David Blunkett: Whilst people correctly and self-evidently focus on physical safety, the security [risk] for the Games in terms of delivery as well as economic impact and global imagery is very substantial indeed – partly because we are dealing with potential for the future rather than known risks from the past.

Infosecurity: How do the security threats rank, say, against Beijing or even the 2010 World Cup? Are there particular factors that put the UK and London at greater risk?

David Blunkett: Beijing has to be seen in the context of the regime, its control and command over the population and, of course, its very sophisticated and highly developed State facilities relating to internet security and appreciation of both potential and threat.

Single sport events are less at risk than the global reach of the biggest sporting event in the world, where, by 2012, cyberspace will have experienced a further sea change in potential for both good and evil. The multi-ethnic nature of London and the historic global reach of the UK is both a plus and a minus when it comes to assessing and dealing with risk.

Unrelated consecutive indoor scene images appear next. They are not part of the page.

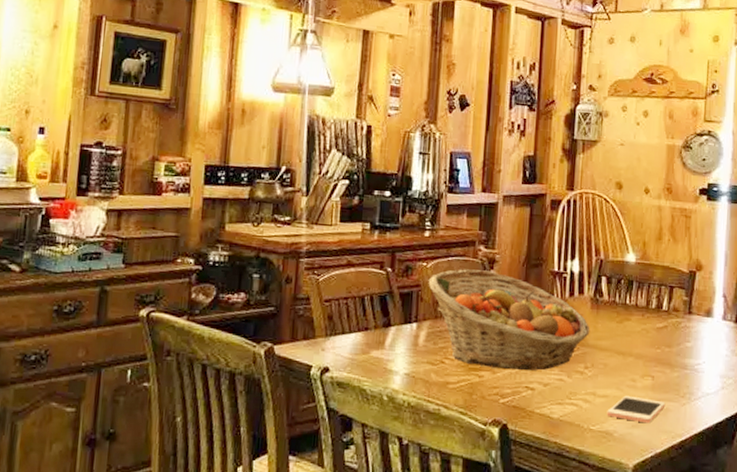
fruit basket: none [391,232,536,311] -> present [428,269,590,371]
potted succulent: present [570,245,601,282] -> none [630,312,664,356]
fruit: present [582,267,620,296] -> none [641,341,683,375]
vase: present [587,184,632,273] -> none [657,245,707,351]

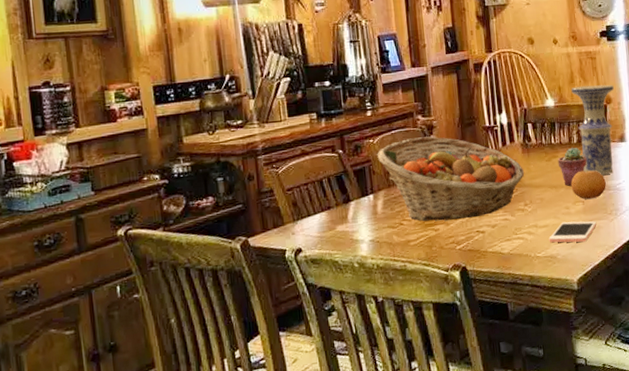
potted succulent: none [630,312,664,356] -> present [557,147,587,186]
fruit: none [641,341,683,375] -> present [571,170,606,199]
vase: none [657,245,707,351] -> present [571,84,614,175]

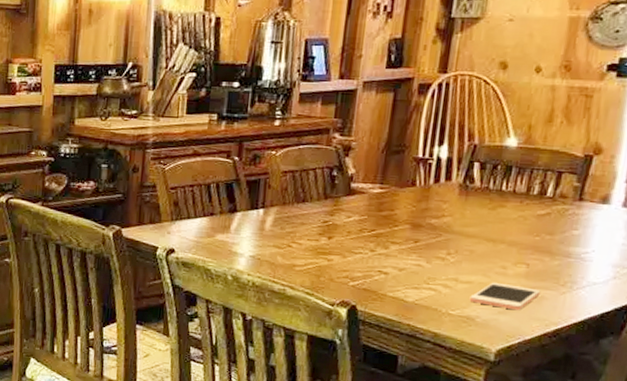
fruit basket: present [377,136,525,221] -> none [277,157,457,256]
potted succulent: present [557,147,587,186] -> none [504,199,547,243]
vase: present [571,84,614,175] -> none [538,127,611,239]
fruit: present [571,170,606,199] -> none [515,228,567,263]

Infosecurity: It's likely that these Olympic games will be the most technology dependent ever. How does that affect risk?

David Blunkett: Inevitably, the more reliant we are for travel, accommodation, ticketing, access to facilities and security clearance through the internet, the more the risk self-evidently raises its head. That is why thinking it through and getting it right from here on is not scaremongering, but basic common sense.

Infosecurity: Granted there are groups at large who want to attack the UK. But do their skills and motivations point to cyberterrorism or cybercrime as a method they would use?

David Blunkett: Not exclusively. But we know just what potentially can be done and we know that people can do it. Taking action, raising awareness and sending the right signals is all about deterring them rather than coping with the results after the event.

Infosecurity: You talked about a large-scale blended attack in your Infosecurity Europe keynote. Do you still think that is likely? What gives you that view?

David Blunkett: My view is based on the belief that more traditional forms of threat are well covered in UK plans, including those recently published by government. It is a combined and interconnected threat that we need to worry about. Planning for this is much more difficult, but nevertheless essential.

Infosecurity: Is there a danger that we are confusing politically motivated action against the UK or the Olympics with something more mundane: fraudsters using a large event to extract money or to mine data?

David Blunkett: Both malign attacks and fraudsters pose a threat. In protecting against one, we also help defend ourselves against the other. Large-scale fraud worries me greatly, for the impact it has on individuals and businesses but of course, it also has a major economic impact and hits the standing and credibility of the UK.

Protecting ourselves is therefore a good way of sending a signal that Britain is a great place, and a safe place, to do business online.

Infosecurity: Do you think the organisers (the Home Office, LOCOG, The Olympic Delivery Authority) have done enough to prepare for information security threats to the 2012 London Olympics?

David Blunkett: I think everyone would accept that we’re in the early phase, rather than way down the line. But I detect a much greater awareness, interest and readiness to listen and to take this seriously than I did even six months ago. Co-ordination is crucial and I am aware that both from the Home Office and Cabinet Office (as well as, of course, from Tessa Jowell and the Olympic Committee), there is a determination to use the next three years effectively in getting this right.

Infosecurity: Given that the event will have an impact on all of the UK, especially London, even for people who are not involved in or attending the games, are there things individuals should watch out for - in their email, on their PCs, or in the ‘real’ world?

David Blunkett: I think as with the advice from Get Safe Online and similar awareness raising efforts, it’s crucial, without frightening people or undermining the profile of the Games, to make people aware. In fact, this is a great opportunity to have a very responsible campaign which will have beneficial outcomes in a much wider sphere than [simply] the Games themselves.